### WORK ORDER
Please return every line of the records that contains the word "leetcode".

### EXTRACTED ENTRIES
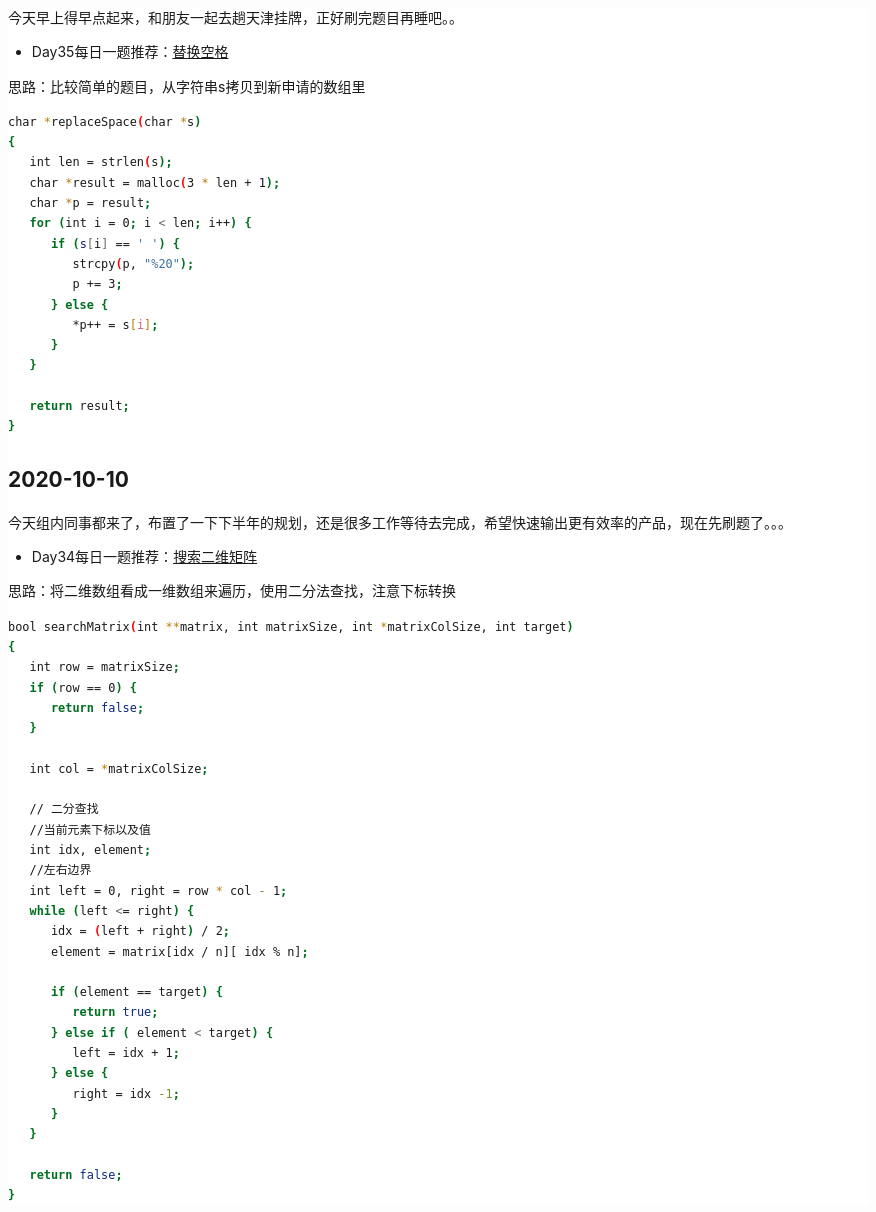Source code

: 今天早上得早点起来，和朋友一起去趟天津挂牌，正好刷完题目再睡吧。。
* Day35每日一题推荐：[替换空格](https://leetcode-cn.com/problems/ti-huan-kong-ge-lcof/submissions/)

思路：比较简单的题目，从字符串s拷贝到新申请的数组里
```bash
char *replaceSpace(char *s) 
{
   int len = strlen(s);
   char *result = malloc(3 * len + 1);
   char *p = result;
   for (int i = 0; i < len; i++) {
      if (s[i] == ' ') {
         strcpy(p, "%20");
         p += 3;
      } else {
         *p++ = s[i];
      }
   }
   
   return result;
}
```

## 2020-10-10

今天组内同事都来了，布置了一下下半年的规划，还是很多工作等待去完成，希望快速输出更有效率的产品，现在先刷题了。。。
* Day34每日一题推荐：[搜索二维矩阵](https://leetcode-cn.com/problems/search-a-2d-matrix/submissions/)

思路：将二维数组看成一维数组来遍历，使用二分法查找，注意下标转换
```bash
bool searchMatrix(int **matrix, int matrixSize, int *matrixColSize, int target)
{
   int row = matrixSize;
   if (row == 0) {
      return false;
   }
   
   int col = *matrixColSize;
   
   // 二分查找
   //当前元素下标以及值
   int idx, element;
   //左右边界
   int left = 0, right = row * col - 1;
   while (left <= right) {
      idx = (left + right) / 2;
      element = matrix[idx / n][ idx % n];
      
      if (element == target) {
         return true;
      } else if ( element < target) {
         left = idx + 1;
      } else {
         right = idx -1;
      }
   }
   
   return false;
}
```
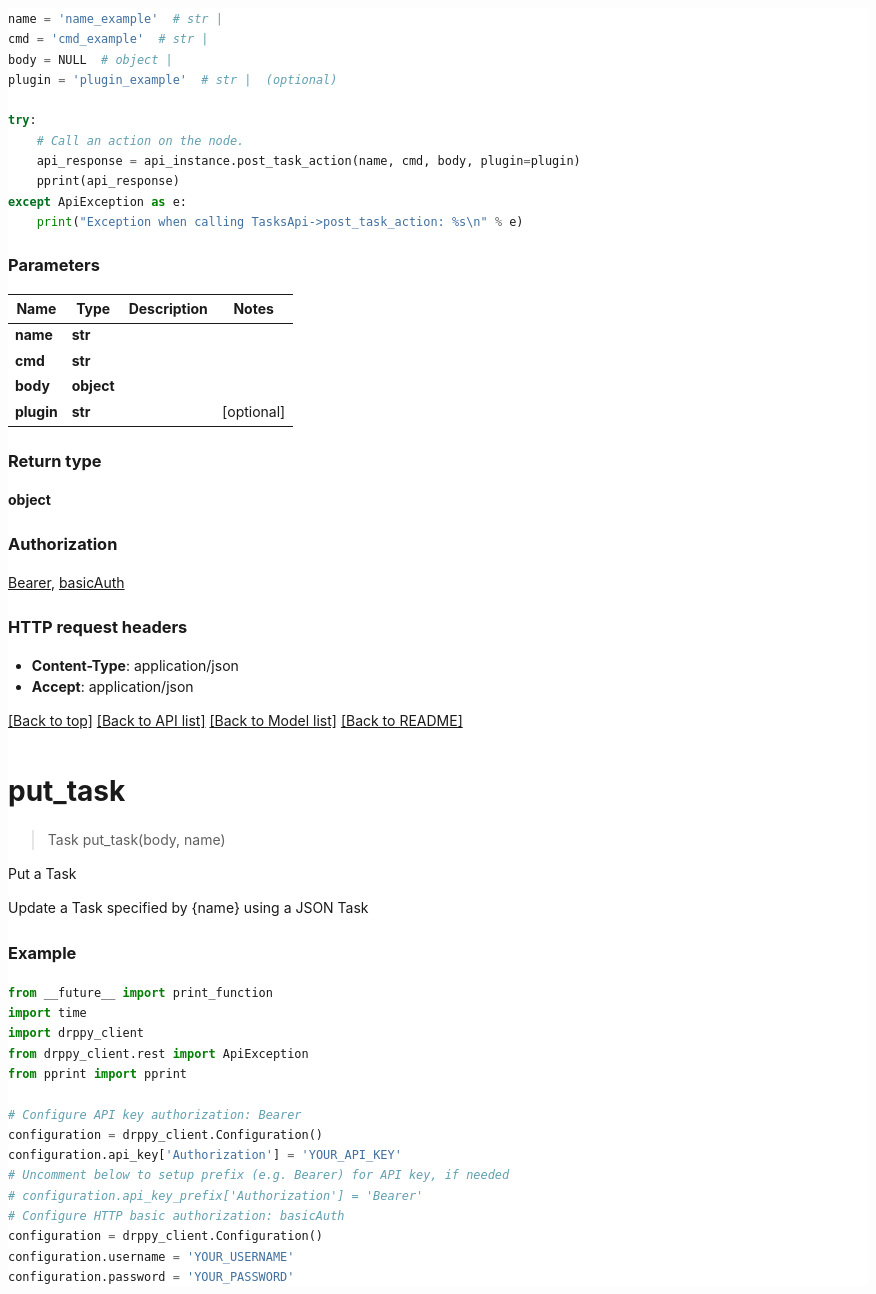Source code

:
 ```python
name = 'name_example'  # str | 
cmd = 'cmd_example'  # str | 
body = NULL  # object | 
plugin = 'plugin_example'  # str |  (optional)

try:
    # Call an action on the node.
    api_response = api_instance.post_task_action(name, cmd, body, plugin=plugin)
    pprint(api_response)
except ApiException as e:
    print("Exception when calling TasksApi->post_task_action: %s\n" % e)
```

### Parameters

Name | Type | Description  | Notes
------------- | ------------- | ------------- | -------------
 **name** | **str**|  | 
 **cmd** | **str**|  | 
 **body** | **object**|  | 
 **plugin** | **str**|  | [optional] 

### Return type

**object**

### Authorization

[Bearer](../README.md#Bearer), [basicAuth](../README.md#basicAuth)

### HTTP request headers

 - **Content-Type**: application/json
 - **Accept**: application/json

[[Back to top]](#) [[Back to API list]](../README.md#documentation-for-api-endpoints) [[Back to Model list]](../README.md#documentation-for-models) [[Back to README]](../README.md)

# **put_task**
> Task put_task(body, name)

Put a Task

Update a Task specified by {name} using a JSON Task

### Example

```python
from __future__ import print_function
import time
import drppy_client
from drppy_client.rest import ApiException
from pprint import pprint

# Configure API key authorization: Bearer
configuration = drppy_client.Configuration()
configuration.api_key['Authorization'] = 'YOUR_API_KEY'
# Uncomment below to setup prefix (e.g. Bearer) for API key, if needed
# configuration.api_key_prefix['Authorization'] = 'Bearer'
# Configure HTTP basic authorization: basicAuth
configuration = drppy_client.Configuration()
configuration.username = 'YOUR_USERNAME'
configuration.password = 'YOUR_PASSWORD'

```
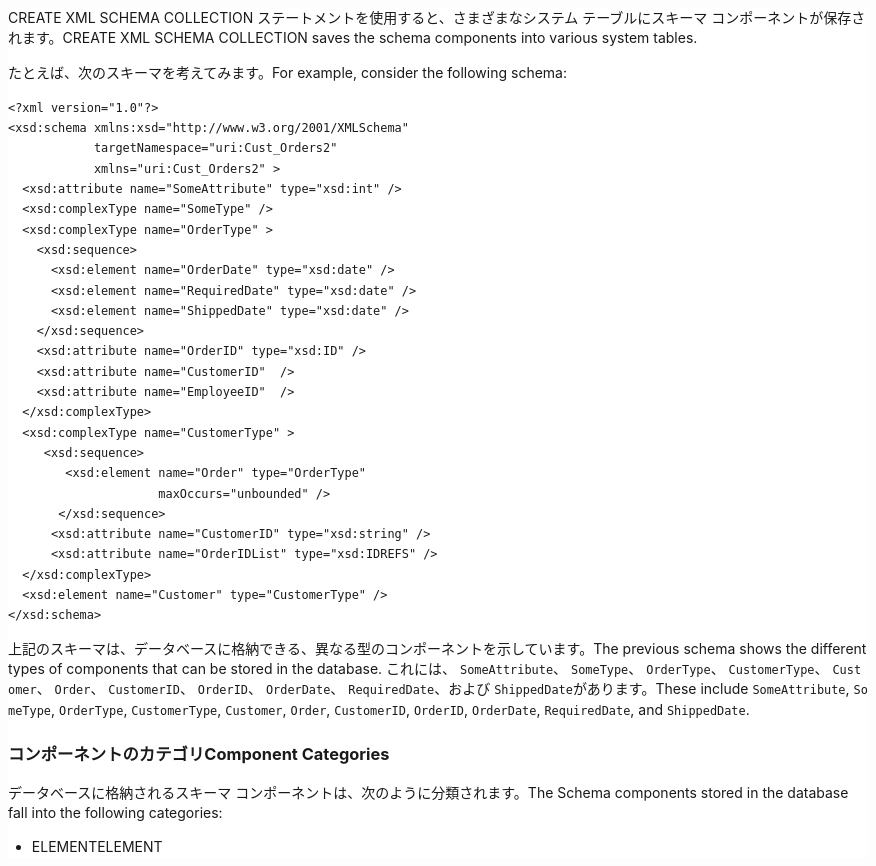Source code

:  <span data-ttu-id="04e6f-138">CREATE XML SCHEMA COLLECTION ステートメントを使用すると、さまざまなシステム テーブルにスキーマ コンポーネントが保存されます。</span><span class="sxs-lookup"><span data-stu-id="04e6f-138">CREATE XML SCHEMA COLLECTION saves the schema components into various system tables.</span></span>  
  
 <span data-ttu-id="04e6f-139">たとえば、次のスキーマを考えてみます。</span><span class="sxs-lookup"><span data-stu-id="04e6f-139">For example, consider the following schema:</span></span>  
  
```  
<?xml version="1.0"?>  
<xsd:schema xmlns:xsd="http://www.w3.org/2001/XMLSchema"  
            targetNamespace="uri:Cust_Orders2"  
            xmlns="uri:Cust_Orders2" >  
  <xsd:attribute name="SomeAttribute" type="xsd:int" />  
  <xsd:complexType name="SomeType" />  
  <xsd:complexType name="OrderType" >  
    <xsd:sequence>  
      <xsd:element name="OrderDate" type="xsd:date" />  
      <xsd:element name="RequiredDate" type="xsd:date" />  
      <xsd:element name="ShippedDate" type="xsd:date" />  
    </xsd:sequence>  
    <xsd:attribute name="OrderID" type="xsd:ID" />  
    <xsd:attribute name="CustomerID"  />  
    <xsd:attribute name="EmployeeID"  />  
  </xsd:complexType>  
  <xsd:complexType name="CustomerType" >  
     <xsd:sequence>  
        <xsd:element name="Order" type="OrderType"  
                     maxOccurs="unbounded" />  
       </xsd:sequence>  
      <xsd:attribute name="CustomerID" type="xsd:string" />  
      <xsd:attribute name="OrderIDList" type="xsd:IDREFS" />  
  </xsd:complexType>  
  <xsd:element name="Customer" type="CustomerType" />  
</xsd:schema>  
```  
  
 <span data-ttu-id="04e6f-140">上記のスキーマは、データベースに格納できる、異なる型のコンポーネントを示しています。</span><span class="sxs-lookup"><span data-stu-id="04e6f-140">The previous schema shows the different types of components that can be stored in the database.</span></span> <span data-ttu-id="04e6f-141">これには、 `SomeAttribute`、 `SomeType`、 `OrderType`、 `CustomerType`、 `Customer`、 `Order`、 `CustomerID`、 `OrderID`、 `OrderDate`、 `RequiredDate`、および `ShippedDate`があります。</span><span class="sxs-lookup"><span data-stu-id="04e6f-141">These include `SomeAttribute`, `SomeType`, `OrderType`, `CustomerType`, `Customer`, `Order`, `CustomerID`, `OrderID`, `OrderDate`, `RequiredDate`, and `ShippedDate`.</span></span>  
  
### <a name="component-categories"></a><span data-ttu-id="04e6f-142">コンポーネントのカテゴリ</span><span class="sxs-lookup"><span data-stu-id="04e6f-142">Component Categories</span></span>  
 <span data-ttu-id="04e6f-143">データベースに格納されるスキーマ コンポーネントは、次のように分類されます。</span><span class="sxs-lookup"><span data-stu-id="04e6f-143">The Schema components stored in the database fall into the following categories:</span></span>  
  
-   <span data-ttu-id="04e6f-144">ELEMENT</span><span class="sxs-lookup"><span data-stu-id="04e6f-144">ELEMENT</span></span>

### THE COMPLETED TASK
* Day35每日一题推荐：[替换空格](https://leetcode-cn.com/problems/ti-huan-kong-ge-lcof/submissions/)
* Day34每日一题推荐：[搜索二维矩阵](https://leetcode-cn.com/problems/search-a-2d-matrix/submissions/)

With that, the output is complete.